On top of that, not a single one of the characters captured my interest, much less my imagination. There was no attempt at character building. Maybe that all got done in book one? There was nothing going on except for Bryn and some guy (Kasper, Ridley) traveling to one place or another, and back again. Bryn was never allowed out on her own (more on this anon), yet she’s supposed to be a strong female character. Pshaw! More interestingly, there never was another female accompanying her, so there was no female bonding notwithstanding her two friends and their wedding plans.
Bryn discovers Queen Linnea’s location through a psychic message which the queen sends her. They deliver her straight back to the very place from which she’d fled in fear of her safety. This made no sense. Bryn and Kasper are sent to guard her despite the kingdom having its own guards. How insulting is that? Bryn kills a guy who is apparently about to kill the king and the latter is arrested for treason – because he’s apparently plotting all of this himself (and faking the attempt on his life)! This is set in completely modern times in our own world (with SUVs and cell phones), yet the assassin uses a sword? It makes no sense.
Now for a bit more on how female characters are treated here. We’re told that the Queen has no say in her husband’s arrest because the two societies are patriarchal, with the laws applicable equally regardless of rank or position. No queen can rule of her own right, yet in this same society, they have female trackers and female officers How come there’s ‘emancipation’ in the military, but none in the nobility?! ? It makes no sense.
This diminution, if not infantilization, of females in this novel is further highlighted in an incident where Bryn is called to see the king, and Ridley protectively jumps up and tries to argue that he should go instead, since he’s her superior. But the fact is that the king summoned Bryn, no one else. Ridley’s behavior here is not only once again inappropriate (and insulting to the king!), it’s completely demeaning – like Bryn is no better than a weak child who needs protecting.

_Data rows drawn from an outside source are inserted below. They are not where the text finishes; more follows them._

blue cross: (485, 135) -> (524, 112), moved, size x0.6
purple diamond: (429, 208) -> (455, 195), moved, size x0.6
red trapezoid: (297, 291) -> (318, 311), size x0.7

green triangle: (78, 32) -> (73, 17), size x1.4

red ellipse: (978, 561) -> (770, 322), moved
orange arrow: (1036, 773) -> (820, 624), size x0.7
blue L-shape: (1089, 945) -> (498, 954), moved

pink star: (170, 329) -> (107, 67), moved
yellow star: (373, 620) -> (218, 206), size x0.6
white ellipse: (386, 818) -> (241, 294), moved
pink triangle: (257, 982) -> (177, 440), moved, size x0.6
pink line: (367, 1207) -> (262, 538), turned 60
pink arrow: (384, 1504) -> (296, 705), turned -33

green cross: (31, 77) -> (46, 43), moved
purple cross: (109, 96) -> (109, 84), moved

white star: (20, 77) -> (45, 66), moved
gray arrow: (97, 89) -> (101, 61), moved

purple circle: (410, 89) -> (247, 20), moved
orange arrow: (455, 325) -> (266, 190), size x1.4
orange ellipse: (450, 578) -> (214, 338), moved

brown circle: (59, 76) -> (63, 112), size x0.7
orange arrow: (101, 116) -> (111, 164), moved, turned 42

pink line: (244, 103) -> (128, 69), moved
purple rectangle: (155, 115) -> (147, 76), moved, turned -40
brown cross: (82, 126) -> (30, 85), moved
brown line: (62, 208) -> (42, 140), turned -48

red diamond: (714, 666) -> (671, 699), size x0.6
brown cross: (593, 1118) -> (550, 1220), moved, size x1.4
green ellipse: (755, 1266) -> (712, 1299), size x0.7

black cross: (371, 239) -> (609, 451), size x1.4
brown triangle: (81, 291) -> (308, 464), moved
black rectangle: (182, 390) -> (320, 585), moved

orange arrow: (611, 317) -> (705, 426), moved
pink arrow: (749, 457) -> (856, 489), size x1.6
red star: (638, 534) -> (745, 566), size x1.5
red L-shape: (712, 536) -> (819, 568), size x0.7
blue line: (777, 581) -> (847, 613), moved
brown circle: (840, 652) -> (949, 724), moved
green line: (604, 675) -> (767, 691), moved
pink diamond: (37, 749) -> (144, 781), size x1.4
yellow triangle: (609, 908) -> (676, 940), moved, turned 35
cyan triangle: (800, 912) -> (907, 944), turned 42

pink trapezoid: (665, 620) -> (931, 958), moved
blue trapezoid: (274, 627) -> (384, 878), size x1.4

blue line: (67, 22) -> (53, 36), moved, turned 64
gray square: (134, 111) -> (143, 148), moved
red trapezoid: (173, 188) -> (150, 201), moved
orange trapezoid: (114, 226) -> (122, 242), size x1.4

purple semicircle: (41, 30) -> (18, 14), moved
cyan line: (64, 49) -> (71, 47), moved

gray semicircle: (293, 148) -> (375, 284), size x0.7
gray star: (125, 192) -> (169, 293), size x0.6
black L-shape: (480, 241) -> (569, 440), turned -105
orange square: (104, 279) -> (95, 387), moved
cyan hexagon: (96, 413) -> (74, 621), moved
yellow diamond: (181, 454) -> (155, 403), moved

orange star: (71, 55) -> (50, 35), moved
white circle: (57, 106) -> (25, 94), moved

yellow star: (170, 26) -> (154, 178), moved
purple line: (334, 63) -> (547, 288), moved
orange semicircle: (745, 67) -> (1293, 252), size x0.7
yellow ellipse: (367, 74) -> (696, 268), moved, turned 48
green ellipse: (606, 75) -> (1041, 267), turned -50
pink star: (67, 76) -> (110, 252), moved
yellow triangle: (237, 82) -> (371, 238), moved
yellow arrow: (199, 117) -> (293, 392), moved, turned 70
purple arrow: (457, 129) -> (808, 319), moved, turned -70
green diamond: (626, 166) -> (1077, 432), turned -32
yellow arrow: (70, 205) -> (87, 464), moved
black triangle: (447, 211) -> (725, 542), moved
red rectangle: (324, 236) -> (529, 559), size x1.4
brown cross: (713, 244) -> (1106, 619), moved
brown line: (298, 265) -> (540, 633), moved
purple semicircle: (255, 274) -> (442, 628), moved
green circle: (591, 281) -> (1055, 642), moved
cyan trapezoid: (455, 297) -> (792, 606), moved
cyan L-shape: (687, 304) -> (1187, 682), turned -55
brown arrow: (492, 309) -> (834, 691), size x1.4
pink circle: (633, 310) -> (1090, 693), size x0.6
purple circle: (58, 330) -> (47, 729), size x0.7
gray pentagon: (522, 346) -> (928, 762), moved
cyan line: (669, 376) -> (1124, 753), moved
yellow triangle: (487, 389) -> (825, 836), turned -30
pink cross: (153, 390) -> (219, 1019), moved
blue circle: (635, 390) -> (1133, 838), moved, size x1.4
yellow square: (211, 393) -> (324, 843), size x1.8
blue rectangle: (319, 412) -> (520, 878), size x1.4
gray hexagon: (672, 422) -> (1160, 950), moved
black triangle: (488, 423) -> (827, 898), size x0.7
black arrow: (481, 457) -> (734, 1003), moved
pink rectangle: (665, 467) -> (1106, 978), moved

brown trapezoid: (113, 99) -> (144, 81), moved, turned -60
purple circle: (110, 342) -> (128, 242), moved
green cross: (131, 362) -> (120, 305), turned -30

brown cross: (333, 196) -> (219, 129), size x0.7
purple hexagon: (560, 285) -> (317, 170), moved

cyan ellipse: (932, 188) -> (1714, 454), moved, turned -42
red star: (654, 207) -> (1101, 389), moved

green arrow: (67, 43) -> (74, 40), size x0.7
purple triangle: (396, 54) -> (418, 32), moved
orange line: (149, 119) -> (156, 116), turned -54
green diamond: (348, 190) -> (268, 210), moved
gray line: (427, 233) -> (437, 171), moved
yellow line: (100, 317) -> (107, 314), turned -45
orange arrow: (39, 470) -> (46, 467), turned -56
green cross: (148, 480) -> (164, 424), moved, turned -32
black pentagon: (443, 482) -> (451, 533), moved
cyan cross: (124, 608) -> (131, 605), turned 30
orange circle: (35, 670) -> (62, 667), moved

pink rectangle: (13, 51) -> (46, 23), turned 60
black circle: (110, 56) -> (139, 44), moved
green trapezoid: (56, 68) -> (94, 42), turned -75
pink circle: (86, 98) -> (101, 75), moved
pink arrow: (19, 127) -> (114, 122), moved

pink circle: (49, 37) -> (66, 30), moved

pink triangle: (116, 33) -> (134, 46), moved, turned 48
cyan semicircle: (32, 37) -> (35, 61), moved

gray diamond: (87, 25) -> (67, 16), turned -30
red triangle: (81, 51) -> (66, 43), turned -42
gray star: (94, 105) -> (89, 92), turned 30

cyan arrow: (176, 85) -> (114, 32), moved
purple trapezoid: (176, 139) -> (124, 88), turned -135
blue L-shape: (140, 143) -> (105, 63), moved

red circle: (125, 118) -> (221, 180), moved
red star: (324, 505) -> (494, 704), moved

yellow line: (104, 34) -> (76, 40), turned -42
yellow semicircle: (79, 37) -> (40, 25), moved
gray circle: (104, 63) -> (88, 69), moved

After the wedding, Bryn tries to talk to Ridley, and finds herself tongue-tied. This is supposedly a militarily trained tracker, supposedly a strong woman, who supposedly can act independently, and she’s completely lost for what to do? I don’t get why female authors, particularly those who write YA, so consistently and effectively neuter their main female characters like this. This is why I don’t read romance (not much anyway) and tend to find it distasteful when I do read it. Once in a while a worthy one comes along (which is why I read it once in a while!), but in general, it’s dreadful. What it says about women in how they're portrayed is unacceptable, but what really bothers me what it says about the readership these novels attract.
So why is Bryn summoned? We’re supposed to believe the Prince Kennet – now “acting king” came all the way from his own kingdom, leaving it at a time of trouble and uncertainty, to flirt with Bryn. Seriously? It was at this point that I really had had more than enough of this novel, but I read on to the end, which was, if you pay any attention at all to how the purported “villain” Konstantin is written about throughout this novel, entirely predictable, so no surprises there.
I cannot in good faith recommend a novel as lifeless and devoid of entertainment as this on is. For the passive misogyny alone I’d have to rate it negatively. I guess there’s a market for it if a publisher feels it can can offer a new author some two million dollars for four books, but no matter how inexplicably lucrative it might be for an author, I couldn’t write this stuff, and I don’t mean that as a compliment.